Additional Performance Tweaks
The work didn’t stop with caching and serialization. We made several other key improvements:
-
Data Reduction: We analyzed payloads and database queries, eliminating unused data. This reduced the response size of some endpoints (user profile, content metadata) by up to 20%.
-
Asynchronous Handlers: Starting with Django 4.0, we adopted async views. While this doesn’t speed up a single request, it dramatically improves concurrency and overall throughput for I/O-bound tasks by using resources more efficiently.
-
Garbage Collection Tuning: We noticed Python’s GC was triggering too frequently due to the allocation of millions of objects from processing large data structures. The default thresholds were too low for our workload. We adjusted them for better performance:
import gc # New thresholds: 10_000 allocations, 100 gen1 collections, 100 gen2 collections gc.set_threshold(10000, 100, 100)

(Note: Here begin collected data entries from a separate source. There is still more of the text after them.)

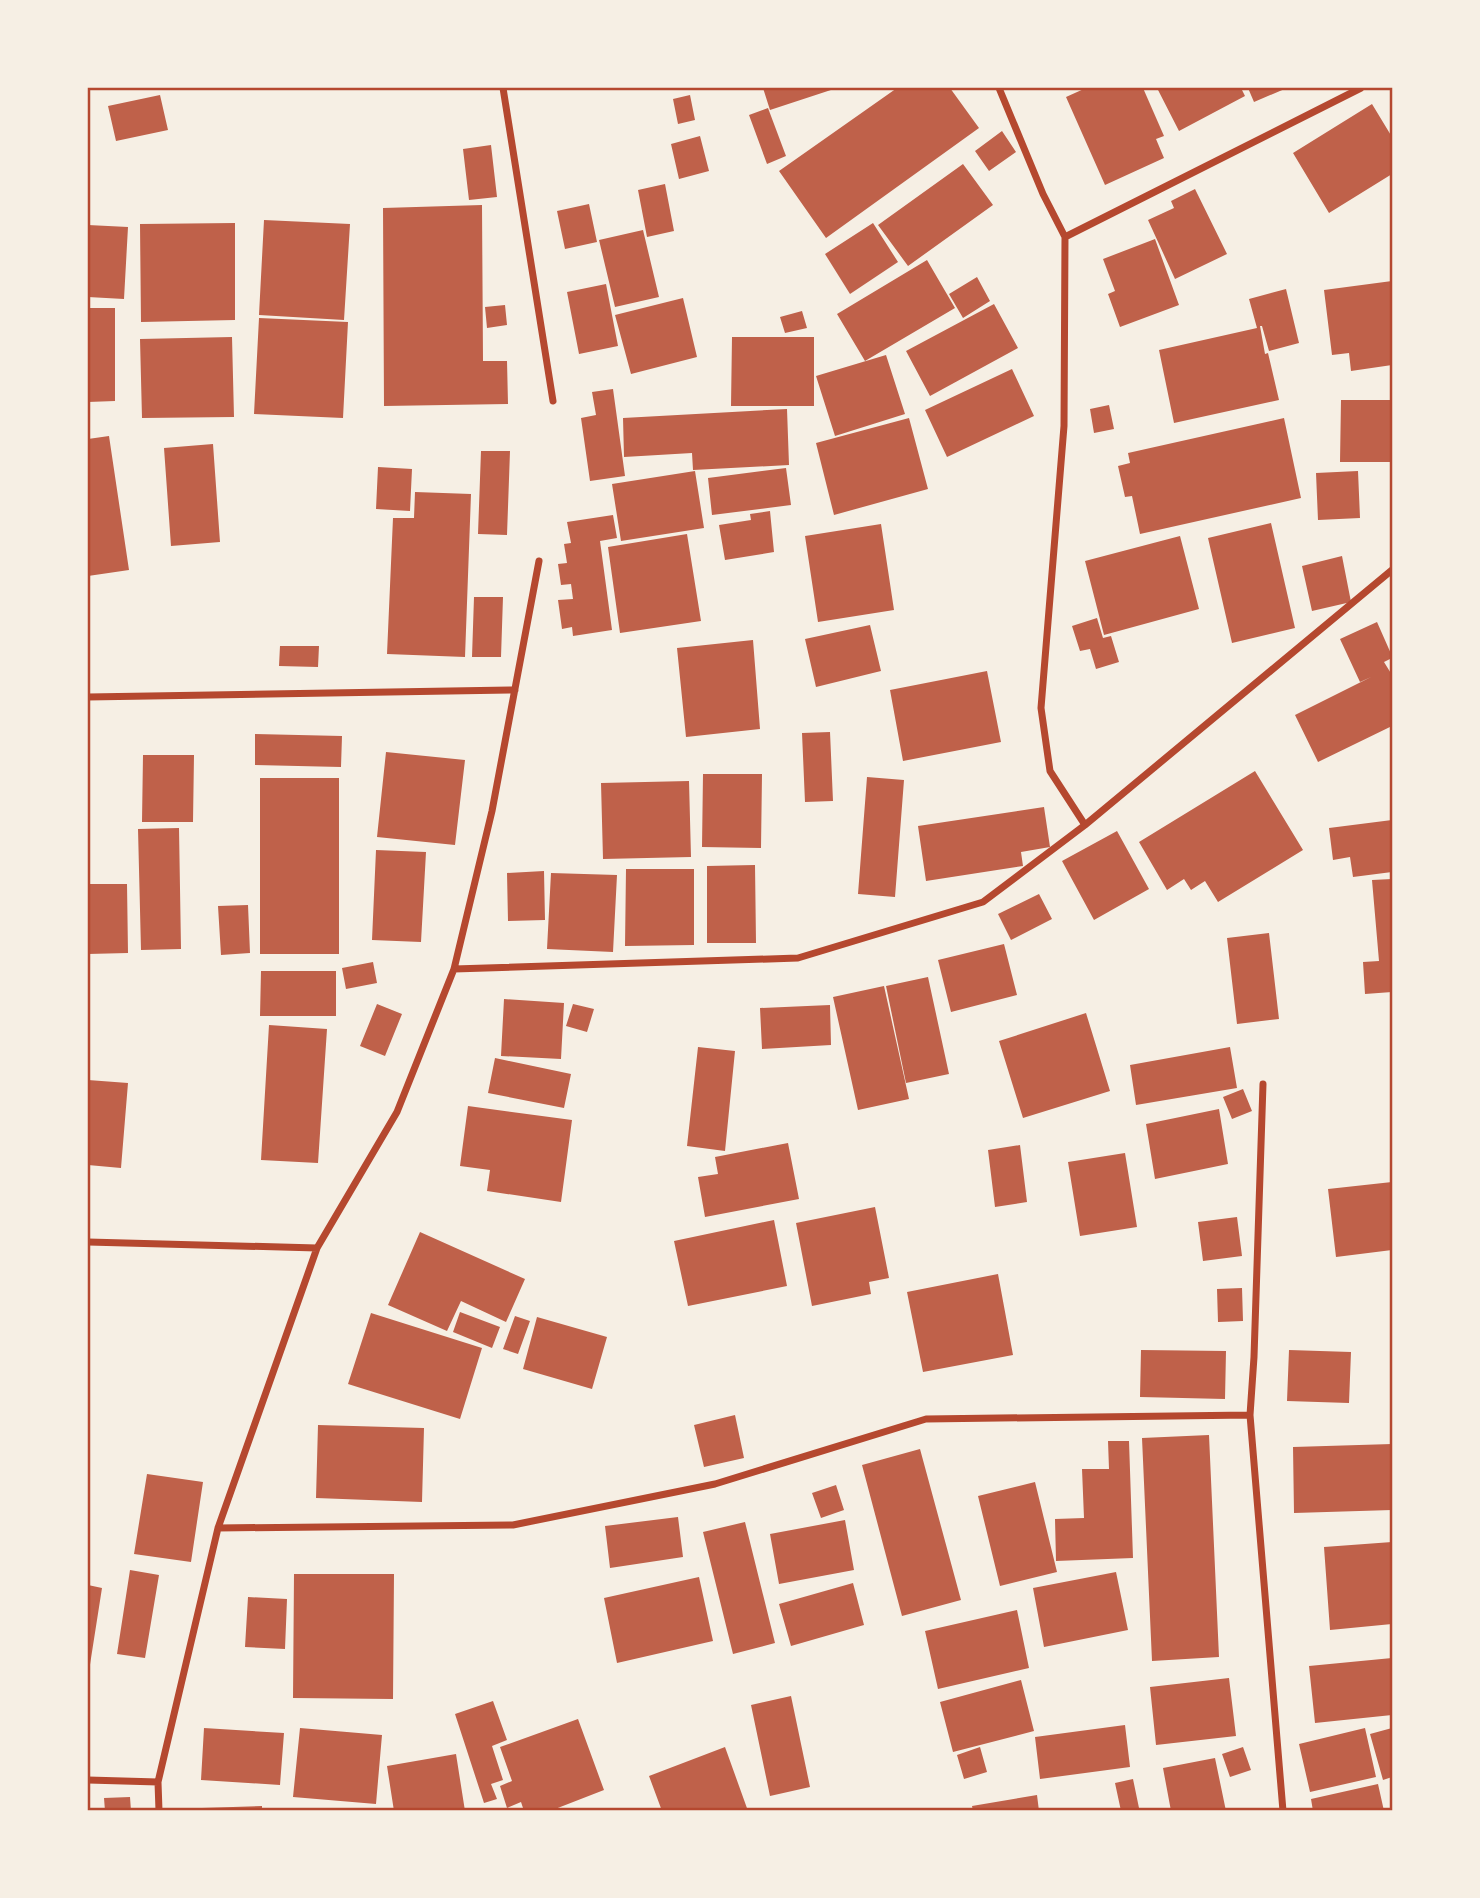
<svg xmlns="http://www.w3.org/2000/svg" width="1480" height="1898" viewBox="0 0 1480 1898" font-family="'Playfair Display',serif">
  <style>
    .building { fill: #bf614a }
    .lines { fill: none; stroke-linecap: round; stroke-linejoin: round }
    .minor { stroke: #b5482f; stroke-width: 7 }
    .neatline { fill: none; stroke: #b5482f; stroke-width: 2.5 }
  </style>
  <rect width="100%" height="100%" fill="#f6efe4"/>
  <!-- building -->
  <path class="building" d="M 763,88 L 837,88 L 770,110 Z
    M 897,88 L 950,88 L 979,128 L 826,238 L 779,171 Z
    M 1086,88 L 1143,88 L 1164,136 L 1156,139 L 1164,158 L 1105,185 L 1066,97 Z
    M 1157,88 L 1241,88 L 1245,96 L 1179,131 Z
    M 1248,88 L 1287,88 L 1254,102 Z
    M 160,95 L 168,130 L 116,141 L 108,106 Z
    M 690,95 L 695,120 L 678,124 L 673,99 Z
    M 1372,104 L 1392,137 L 1392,174 L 1329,213 L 1293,153 Z
    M 768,108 L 786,156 L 767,164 L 749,115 Z
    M 1002,131 L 1016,152 L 989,171 L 975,151 Z
    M 700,136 L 709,171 L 679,179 L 671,144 Z
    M 491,145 L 497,197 L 469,200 L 463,149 Z
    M 963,164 L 993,205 L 908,266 L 878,225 Z
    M 665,184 L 674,231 L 647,237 L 638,190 Z
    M 1195,189 L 1227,254 L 1175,279 L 1148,220 L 1174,208 L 1171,201 Z
    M 589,204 L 597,242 L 565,249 L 557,211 Z
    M 482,205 L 483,361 L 507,361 L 508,404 L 384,406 L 383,208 Z
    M 264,220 L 350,224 L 344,320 L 259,315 Z
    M 235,223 L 235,320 L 141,322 L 140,224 Z
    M 873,223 L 898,262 L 850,294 L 825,254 Z
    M 88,225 L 128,227 L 124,299 L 88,297 Z
    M 643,230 L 659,297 L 615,307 L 599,240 Z
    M 1155,239 L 1179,305 L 1120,327 L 1108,294 L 1115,291 L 1103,259 Z
    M 927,260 L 955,308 L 865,361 L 837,314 Z
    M 977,277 L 990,301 L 963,318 L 949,294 Z
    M 1392,281 L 1392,365 L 1351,371 L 1349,353 L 1332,355 L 1324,290 Z
    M 606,284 L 618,346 L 579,354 L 567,292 Z
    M 1286,289 L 1299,343 L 1269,351 L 1262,326 L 1260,326 L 1265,354 L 1268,353 L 1279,400 L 1174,423 L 1159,350 L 1257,328 L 1249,299 Z
    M 683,298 L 697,357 L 631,374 L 615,315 Z
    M 994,304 L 1018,348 L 930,396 L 906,351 Z
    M 505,305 L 507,325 L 487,328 L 485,307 Z
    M 88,308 L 115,308 L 115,401 L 88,402 Z
    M 802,311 L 807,328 L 785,333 L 780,317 Z
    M 259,318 L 348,322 L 343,418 L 254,414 Z
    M 232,337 L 234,417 L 142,418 L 140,339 Z
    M 732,337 L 814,337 L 814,406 L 731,406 Z
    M 886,355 L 905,414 L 835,436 L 816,376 Z
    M 1012,369 L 1034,416 L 947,457 L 925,410 Z
    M 613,389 L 625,476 L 590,481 L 581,418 L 596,415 L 592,392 Z
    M 1341,400 L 1392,400 L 1392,462 L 1340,462 Z
    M 1109,405 L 1114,429 L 1094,433 L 1090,409 Z
    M 787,409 L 789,465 L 693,470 L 692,453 L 624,457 L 623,418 Z
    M 909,418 L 928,489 L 834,515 L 816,443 Z
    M 1284,418 L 1301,498 L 1140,534 L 1132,496 L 1125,497 L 1118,466 L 1130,463 L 1128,453 Z
    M 109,436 L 129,570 L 88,576 L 88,439 Z
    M 213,444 L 220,542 L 171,546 L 164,448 Z
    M 481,451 L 510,451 L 507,535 L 478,534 Z
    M 378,467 L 412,469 L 410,511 L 376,509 Z
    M 786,468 L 791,505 L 712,515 L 708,478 Z
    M 695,471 L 704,528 L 621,541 L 612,484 Z
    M 1358,471 L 1360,518 L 1318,520 L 1316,473 Z
    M 415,492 L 471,494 L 465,657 L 387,654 L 393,518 L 414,518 Z
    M 770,511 L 774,552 L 725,560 L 719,525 L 751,520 L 750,514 Z
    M 613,515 L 617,538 L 600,541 L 612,630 L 573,636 L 572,627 L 562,629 L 558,600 L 573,599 L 571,584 L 561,585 L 558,564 L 567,563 L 564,544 L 571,543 L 567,522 Z
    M 1271,523 L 1295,628 L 1232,643 L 1208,538 Z
    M 881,524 L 894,610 L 818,622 L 805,536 Z
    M 687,534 L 701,621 L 620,633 L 608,547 Z
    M 1180,536 L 1199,609 L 1104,635 L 1085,561 Z
    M 1342,556 L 1351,602 L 1312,611 L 1302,566 Z
    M 474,597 L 503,597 L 501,657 L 472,657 Z
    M 1097,618 L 1103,638 L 1111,636 L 1119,662 L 1096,669 L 1090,649 L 1080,651 L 1072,626 Z
    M 1377,622 L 1392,656 L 1392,658 L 1384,662 L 1392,675 L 1392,726 L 1318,762 L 1295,715 L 1371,677 L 1360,682 L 1340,639 Z
    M 870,625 L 881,671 L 816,687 L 805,639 Z
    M 753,640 L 760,729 L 686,737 L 677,648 Z
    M 280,646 L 319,646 L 318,667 L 279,666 Z
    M 987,671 L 1001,742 L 903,761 L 890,690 Z
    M 830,732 L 833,801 L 805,802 L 802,733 Z
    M 255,734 L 342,736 L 341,767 L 255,765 Z
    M 386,752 L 465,760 L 455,845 L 377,837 Z
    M 143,755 L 194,755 L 193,822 L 142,822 Z
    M 1255,771 L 1303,850 L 1218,902 L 1205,881 L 1191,890 L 1184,879 L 1167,890 L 1139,842 Z
    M 703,774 L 762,774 L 761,848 L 702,847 Z
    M 867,777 L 904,780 L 895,897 L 858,894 Z
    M 260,778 L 339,778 L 339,954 L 260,954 Z
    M 689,781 L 691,857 L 603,859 L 601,783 Z
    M 1044,807 L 1050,847 L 1021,852 L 1023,866 L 926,881 L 918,826 Z
    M 1392,820 L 1392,872 L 1353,877 L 1350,857 L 1333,860 L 1329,828 Z
    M 179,828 L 181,949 L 141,950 L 138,829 Z
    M 1117,831 L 1149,889 L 1094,920 L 1062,861 Z
    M 376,850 L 426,852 L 421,942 L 372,940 Z
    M 755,865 L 756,943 L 707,943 L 707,866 Z
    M 626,869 L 694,869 L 694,945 L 625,946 Z
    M 544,871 L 545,920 L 508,921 L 507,873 Z
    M 551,873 L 617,875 L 613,952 L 547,949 Z
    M 1392,879 L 1392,992 L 1365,994 L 1363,962 L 1379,961 L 1372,880 Z
    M 88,884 L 127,884 L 128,953 L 88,954 Z
    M 1039,894 L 1052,919 L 1011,940 L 998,914 Z
    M 248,905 L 250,953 L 221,955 L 218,906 Z
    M 1269,933 L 1279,1019 L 1237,1024 L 1227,938 Z
    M 1004,944 L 1017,995 L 951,1012 L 938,960 Z
    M 373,962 L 377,983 L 346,989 L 342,968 Z
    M 261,971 L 336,971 L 336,1016 L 260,1016 Z
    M 928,977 L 949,1074 L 906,1083 L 886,986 Z
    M 884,986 L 909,1099 L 858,1110 L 833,997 Z
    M 504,999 L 564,1003 L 561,1059 L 501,1056 Z
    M 377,1004 L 402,1014 L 385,1056 L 360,1046 Z
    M 573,1004 L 594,1009 L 587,1032 L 566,1026 Z
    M 830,1005 L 831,1045 L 762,1049 L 760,1008 Z
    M 1086,1013 L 1110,1091 L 1023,1118 L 999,1041 Z
    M 269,1025 L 327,1029 L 318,1163 L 261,1160 Z
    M 698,1047 L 735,1051 L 725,1151 L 687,1146 Z
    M 1230,1047 L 1237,1088 L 1136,1105 L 1130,1065 Z
    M 495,1058 L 571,1074 L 564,1108 L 488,1093 Z
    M 88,1080 L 128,1083 L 121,1168 L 88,1165 Z
    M 1243,1089 L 1252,1111 L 1232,1119 L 1223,1097 Z
    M 468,1106 L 572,1120 L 561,1202 L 487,1191 L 490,1170 L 460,1166 Z
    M 1219,1109 L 1228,1164 L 1155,1179 L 1146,1124 Z
    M 788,1143 L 799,1199 L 705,1217 L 698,1177 L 718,1174 L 715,1157 Z
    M 1020,1145 L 1027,1202 L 995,1207 L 988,1150 Z
    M 1125,1153 L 1137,1227 L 1080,1236 L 1068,1162 Z
    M 1392,1182 L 1392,1250 L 1336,1257 L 1328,1189 Z
    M 875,1207 L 889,1278 L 869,1282 L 871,1294 L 812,1306 L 796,1223 Z
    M 1237,1217 L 1242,1256 L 1203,1261 L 1198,1222 Z
    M 774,1220 L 787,1286 L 688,1306 L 674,1241 Z
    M 420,1232 L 525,1279 L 506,1322 L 461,1301 L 447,1331 L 388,1305 Z
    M 998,1274 L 1013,1355 L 923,1372 L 907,1292 Z
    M 1242,1288 L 1243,1321 L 1218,1322 L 1217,1289 Z
    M 460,1312 L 500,1327 L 492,1348 L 453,1332 Z
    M 371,1313 L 482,1348 L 460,1419 L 348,1384 Z
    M 515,1316 L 530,1321 L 518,1354 L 503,1349 Z
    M 537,1317 L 607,1337 L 592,1389 L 523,1369 Z
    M 1141,1350 L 1226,1351 L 1225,1399 L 1140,1397 Z
    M 1289,1350 L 1351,1352 L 1349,1403 L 1287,1401 Z
    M 735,1415 L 744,1458 L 704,1467 L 694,1425 Z
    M 318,1425 L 424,1428 L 422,1502 L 316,1498 Z
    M 1209,1435 L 1219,1657 L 1152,1661 L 1142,1438 Z
    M 1108,1441 L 1129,1441 L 1133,1558 L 1056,1561 L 1055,1519 L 1084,1518 L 1082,1469 L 1109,1469 Z
    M 1392,1444 L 1392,1510 L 1294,1513 L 1293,1447 Z
    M 920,1449 L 961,1600 L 902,1616 L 862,1465 Z
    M 147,1474 L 203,1482 L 191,1562 L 134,1554 Z
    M 1035,1482 L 1057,1572 L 1000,1586 L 978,1496 Z
    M 836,1485 L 844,1510 L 821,1518 L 812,1493 Z
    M 678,1517 L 683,1557 L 610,1568 L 605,1526 Z
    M 845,1520 L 854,1570 L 779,1584 L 770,1534 Z
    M 745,1522 L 775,1643 L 733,1654 L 703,1532 Z
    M 1392,1542 L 1392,1624 L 1330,1630 L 1324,1547 Z
    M 130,1570 L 159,1575 L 145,1658 L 117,1654 Z
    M 1116,1572 L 1128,1630 L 1044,1647 L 1033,1588 Z
    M 294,1574 L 394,1574 L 393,1699 L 293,1698 Z
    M 699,1577 L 713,1641 L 617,1663 L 604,1598 Z
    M 853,1583 L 864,1625 L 791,1646 L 779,1604 Z
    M 88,1585 L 102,1588 L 89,1671 L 88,1670 Z
    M 248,1597 L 287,1599 L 285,1649 L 245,1647 Z
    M 1017,1610 L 1029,1668 L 938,1689 L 925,1631 Z
    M 1392,1658 L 1392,1715 L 1315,1723 L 1309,1666 Z
    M 1229,1678 L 1236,1736 L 1156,1745 L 1150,1687 Z
    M 1021,1680 L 1034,1731 L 953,1752 L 940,1702 Z
    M 791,1696 L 810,1787 L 770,1796 L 751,1705 Z
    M 493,1701 L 507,1740 L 492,1746 L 503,1780 L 491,1784 L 497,1799 L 484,1803 L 455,1714 Z
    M 578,1719 L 604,1790 L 550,1811 L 524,1811 L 521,1802 L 507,1808 L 500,1786 L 512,1781 L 500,1747 Z
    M 1125,1725 L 1130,1767 L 1040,1779 L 1035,1737 Z
    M 204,1728 L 284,1733 L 280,1785 L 201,1780 Z
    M 300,1728 L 382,1735 L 376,1804 L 293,1797 Z
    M 1365,1728 L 1376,1777 L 1310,1792 L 1299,1744 Z
    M 1392,1728 L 1392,1777 L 1383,1780 L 1370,1734 Z
    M 725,1747 L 748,1811 L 662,1811 L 649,1776 Z
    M 980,1747 L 987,1772 L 964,1779 L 957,1755 Z
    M 1243,1747 L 1251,1770 L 1230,1777 L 1222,1754 Z
    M 456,1754 L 465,1811 L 394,1811 L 387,1766 Z
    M 1215,1758 L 1226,1811 L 1171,1811 L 1163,1768 Z
    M 1133,1779 L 1139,1808 L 1121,1811 L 1115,1783 Z
    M 1378,1784 L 1384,1811 L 1313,1811 L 1311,1799 Z
    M 1037,1795 L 1039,1811 L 973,1811 L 972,1806 Z
    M 130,1797 L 131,1811 L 105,1811 L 104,1798 Z
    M 262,1806 L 262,1811 L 202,1811 L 202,1808 Z"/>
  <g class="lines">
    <!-- minor -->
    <path class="minor" d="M 503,88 L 553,401
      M 999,88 L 1043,194 L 1065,237 L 1064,426 L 1041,708 L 1050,771 L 1085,825
      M 1065,237 L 1361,88
      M 88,697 L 515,690
      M 454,969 L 798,958 L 983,902 L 1085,825 L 1392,570
      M 1263,1084 L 1254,1357 L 1250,1415 L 1283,1811
      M 88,1242 L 317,1248
      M 218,1528 L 513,1525 L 715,1484 L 926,1419 L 1250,1415
      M 88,1780 L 158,1782
      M 159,1811 L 158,1782 L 218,1528 L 317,1248 L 397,1112 L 454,969 L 492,811 L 539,561"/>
  </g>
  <!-- border -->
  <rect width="1480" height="1898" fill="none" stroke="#f6efe4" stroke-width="178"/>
  <rect x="89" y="89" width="1302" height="1720" class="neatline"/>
</svg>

This yielded a ~5% improvement in response times without impacting memory stability.
Warning: GC tuning requires careful testing. Always validate stability before deploying to production.
-
Python Version Upgrade: We upgraded from Python 3.8 to 3.11. This required updating some code and dependencies but provided a ~10% performance boost out of the box, thanks to ongoing optimizations in the interpreter itself.
Results and Key Takeaways
The combined effect of these optimizations was cumulative and decisive. We achieved our goal of stability during peak loads.
-
Drastically Reduced Latency: The 99th percentile response time for key endpoints (program guide, video stream) dropped from 900-1500ms to a stable 250-600ms.
-
Database Load Relief: Database queries during peak times were reduced several-fold thanks to smart caching and data reduction. Final server CPU load stayed below 50%, compared to 90%+ before the changes.
-
Increased Throughput: Our application servers handled up to 3x more requests per second on the same hardware due to reduced CPU load (from
orjson
) and more efficient resource usage (async, GC tuning).
The final takeaway: There is no silver bullet for performance. High performance is the result of a systematic approach and attention to detail. Standard optimization advice provides a necessary foundation, but weathering real-world traffic storms requires deep analysis and a willingness to implement precise, sometimes non-trivial, changes.
Start with profiling, find your specific bottlenecks, and be prepared to dig deeper than common practices. If your Django service is struggling, don’t be afraid to go beyond the docs. Use metrics, Django Debug Toolbar, and flamegraphs. Try orjson
and experiment with GC settings — sometimes, it’s these finer details that save you under millions of requests.